WHAT THE TASK ASKS — Change "developed" to "processed" in everything from the start of the entries down through the line containing "exposure: black level correction 0.007, compensate", keeping all else the same.

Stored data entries
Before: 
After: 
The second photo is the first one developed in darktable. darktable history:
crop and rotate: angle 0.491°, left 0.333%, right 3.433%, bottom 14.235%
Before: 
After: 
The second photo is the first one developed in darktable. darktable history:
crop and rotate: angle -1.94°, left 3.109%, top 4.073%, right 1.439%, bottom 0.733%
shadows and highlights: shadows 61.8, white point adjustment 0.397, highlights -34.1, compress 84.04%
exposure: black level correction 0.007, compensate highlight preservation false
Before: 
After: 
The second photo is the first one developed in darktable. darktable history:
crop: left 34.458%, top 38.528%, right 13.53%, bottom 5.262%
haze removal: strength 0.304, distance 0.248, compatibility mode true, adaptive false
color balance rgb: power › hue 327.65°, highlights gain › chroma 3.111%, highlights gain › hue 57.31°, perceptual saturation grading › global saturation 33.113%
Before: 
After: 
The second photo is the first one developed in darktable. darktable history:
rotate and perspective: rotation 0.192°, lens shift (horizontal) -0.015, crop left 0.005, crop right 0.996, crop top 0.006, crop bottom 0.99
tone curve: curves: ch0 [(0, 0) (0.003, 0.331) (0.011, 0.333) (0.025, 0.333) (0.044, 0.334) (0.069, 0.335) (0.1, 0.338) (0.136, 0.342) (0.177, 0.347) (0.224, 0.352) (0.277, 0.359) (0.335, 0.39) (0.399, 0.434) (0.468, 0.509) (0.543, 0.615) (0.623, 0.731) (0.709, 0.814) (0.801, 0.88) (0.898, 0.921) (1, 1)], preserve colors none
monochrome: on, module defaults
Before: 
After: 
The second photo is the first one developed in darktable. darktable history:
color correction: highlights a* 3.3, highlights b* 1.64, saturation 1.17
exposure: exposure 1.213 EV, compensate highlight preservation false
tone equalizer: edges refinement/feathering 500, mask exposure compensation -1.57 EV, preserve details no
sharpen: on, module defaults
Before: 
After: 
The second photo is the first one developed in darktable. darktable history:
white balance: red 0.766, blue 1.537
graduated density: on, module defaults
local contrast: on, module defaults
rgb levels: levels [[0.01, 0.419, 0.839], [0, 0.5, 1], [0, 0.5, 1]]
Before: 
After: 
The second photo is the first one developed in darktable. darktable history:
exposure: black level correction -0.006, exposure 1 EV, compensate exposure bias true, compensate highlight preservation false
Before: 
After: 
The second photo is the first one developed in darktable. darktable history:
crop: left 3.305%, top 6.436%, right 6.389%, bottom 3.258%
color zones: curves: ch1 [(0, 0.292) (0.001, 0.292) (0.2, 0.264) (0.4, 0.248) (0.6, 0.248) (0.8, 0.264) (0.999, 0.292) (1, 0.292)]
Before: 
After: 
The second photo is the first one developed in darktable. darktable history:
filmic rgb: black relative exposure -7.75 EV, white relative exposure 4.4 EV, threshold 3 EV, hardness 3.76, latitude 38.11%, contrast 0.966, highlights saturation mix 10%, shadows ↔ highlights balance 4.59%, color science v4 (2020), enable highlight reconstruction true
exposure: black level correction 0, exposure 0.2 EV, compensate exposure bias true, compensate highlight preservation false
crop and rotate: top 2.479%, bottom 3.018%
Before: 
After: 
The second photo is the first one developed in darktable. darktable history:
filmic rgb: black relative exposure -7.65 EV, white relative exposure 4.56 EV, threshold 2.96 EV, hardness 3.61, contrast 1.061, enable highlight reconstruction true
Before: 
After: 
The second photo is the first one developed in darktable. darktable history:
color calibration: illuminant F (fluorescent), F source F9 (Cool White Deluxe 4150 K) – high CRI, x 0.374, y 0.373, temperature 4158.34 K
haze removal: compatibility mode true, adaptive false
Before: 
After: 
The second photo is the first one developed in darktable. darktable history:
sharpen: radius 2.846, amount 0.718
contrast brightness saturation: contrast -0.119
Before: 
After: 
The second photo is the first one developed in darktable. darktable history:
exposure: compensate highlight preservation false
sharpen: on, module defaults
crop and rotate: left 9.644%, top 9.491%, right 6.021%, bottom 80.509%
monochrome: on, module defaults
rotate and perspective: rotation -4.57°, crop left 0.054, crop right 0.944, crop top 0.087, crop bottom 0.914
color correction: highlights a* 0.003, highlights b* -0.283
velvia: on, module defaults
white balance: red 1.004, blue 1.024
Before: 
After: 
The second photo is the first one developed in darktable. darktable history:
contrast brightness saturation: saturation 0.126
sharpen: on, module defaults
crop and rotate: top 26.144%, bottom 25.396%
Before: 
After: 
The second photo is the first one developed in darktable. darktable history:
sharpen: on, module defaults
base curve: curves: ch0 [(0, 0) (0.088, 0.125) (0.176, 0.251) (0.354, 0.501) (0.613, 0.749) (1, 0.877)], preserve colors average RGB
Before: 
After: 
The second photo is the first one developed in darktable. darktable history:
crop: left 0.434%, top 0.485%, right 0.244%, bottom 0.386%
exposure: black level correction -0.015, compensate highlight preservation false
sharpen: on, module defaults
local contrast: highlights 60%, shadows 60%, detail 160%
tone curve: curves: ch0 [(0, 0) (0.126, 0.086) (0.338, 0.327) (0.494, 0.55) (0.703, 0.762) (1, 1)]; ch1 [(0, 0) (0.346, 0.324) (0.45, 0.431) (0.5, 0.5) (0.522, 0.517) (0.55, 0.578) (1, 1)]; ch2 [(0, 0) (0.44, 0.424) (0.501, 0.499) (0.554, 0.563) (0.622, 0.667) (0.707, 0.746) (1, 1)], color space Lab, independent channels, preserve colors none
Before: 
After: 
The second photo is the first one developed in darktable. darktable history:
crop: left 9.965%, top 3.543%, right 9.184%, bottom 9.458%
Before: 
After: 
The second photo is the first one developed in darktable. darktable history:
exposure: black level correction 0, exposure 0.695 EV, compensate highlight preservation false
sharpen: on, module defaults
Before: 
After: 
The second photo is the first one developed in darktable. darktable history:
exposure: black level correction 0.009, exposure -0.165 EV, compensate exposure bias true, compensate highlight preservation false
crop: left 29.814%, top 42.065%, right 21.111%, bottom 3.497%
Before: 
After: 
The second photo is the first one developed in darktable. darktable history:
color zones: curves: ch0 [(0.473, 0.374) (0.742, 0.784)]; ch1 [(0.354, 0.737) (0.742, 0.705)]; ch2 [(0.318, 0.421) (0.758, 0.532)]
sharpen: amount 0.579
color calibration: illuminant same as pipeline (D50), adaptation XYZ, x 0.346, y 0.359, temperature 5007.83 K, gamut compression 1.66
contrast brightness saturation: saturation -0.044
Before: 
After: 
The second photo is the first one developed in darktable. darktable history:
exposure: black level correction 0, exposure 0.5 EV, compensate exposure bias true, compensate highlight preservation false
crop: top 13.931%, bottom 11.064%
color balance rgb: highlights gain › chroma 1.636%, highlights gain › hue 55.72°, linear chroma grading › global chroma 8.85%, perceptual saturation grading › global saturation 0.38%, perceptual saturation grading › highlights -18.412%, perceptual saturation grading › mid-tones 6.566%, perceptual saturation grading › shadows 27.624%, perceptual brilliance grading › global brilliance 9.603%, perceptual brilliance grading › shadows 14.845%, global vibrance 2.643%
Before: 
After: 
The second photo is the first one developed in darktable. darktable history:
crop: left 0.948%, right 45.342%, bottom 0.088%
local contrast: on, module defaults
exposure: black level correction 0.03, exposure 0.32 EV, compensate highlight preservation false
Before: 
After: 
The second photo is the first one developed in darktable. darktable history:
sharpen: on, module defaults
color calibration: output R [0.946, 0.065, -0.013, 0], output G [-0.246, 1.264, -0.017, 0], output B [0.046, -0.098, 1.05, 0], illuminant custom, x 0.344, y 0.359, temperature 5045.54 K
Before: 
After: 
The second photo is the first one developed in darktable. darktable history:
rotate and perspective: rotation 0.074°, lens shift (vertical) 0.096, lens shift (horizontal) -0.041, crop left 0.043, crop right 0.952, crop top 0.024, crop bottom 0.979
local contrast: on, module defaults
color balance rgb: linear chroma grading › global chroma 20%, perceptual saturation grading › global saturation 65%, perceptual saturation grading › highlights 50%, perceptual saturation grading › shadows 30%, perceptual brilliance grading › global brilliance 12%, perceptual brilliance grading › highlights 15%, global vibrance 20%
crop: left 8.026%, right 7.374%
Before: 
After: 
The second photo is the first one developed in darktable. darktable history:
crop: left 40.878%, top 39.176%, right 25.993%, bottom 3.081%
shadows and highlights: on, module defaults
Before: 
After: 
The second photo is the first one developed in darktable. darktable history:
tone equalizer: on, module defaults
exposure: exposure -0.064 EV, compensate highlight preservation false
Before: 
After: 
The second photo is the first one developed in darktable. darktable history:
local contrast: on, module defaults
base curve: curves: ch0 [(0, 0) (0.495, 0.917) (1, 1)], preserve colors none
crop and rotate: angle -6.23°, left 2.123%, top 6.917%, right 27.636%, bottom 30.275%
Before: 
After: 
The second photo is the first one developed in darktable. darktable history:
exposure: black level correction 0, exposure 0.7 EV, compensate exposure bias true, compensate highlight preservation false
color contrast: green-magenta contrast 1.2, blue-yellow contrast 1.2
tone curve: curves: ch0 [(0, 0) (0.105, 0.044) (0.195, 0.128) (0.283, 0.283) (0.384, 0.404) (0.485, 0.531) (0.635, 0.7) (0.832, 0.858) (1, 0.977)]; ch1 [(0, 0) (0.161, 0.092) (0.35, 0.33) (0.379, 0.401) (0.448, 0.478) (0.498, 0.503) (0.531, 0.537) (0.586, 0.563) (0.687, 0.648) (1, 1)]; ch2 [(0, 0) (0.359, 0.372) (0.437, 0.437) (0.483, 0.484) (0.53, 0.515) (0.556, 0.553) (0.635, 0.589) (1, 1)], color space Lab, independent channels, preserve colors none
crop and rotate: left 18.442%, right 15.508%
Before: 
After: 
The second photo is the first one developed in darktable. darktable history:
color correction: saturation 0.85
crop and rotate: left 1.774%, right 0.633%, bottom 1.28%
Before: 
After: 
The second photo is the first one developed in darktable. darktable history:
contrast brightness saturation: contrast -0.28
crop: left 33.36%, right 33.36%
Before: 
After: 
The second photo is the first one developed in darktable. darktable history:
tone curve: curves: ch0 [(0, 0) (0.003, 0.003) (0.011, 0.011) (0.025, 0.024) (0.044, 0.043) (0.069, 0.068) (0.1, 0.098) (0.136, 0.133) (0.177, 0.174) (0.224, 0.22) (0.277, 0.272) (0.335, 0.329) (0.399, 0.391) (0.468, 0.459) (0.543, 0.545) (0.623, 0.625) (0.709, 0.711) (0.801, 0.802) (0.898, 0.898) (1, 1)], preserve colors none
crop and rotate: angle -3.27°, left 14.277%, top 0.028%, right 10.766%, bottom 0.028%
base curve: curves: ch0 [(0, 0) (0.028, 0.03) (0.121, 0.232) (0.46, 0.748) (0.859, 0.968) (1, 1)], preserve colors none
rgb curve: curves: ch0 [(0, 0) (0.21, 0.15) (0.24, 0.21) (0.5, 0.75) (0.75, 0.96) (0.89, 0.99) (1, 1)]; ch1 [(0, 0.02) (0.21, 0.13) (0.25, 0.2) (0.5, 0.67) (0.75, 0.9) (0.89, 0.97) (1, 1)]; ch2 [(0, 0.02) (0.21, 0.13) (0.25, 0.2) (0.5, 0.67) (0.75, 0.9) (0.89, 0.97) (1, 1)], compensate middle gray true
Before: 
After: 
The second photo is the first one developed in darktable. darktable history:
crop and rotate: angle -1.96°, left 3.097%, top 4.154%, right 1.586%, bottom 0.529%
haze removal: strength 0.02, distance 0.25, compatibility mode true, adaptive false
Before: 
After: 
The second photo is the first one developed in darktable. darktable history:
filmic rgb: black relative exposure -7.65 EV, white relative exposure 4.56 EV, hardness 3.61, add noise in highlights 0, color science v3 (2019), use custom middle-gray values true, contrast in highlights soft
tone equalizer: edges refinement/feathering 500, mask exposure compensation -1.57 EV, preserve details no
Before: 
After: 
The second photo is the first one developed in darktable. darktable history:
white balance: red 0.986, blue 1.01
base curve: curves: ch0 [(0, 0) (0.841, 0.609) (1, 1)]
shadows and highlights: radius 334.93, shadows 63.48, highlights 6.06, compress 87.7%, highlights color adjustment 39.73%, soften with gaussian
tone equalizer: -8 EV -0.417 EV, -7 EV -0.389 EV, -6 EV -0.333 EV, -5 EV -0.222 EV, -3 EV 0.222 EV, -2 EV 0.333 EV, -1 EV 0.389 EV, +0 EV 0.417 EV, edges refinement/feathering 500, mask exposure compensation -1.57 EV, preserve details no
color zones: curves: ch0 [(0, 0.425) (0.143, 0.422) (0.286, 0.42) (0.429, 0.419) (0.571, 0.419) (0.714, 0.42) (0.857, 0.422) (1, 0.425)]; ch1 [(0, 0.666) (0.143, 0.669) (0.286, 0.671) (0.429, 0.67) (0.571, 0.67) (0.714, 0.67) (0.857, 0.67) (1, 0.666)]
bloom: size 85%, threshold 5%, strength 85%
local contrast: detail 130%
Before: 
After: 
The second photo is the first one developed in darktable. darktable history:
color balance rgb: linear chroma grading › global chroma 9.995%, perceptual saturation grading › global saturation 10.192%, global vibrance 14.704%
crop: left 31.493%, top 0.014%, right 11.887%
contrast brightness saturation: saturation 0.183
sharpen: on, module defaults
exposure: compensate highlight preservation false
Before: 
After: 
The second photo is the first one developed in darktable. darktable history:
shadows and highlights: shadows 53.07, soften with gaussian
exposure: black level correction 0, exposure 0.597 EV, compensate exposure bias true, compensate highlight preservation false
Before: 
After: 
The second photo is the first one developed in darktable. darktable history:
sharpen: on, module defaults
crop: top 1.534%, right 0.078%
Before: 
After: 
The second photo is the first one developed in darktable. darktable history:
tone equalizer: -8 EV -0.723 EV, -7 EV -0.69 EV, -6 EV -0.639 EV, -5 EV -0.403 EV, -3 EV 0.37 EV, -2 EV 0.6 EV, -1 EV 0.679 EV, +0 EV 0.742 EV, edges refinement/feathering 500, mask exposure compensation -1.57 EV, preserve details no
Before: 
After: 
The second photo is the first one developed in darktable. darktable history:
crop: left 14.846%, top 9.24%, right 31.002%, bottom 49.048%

EXERCISE RESULT —
Before: 
After: 
The second photo is the first one processed in darktable. darktable history:
crop and rotate: angle 0.491°, left 0.333%, right 3.433%, bottom 14.235%
Before: 
After: 
The second photo is the first one processed in darktable. darktable history:
crop and rotate: angle -1.94°, left 3.109%, top 4.073%, right 1.439%, bottom 0.733%
shadows and highlights: shadows 61.8, white point adjustment 0.397, highlights -34.1, compress 84.04%
exposure: black level correction 0.007, compensate highlight preservation false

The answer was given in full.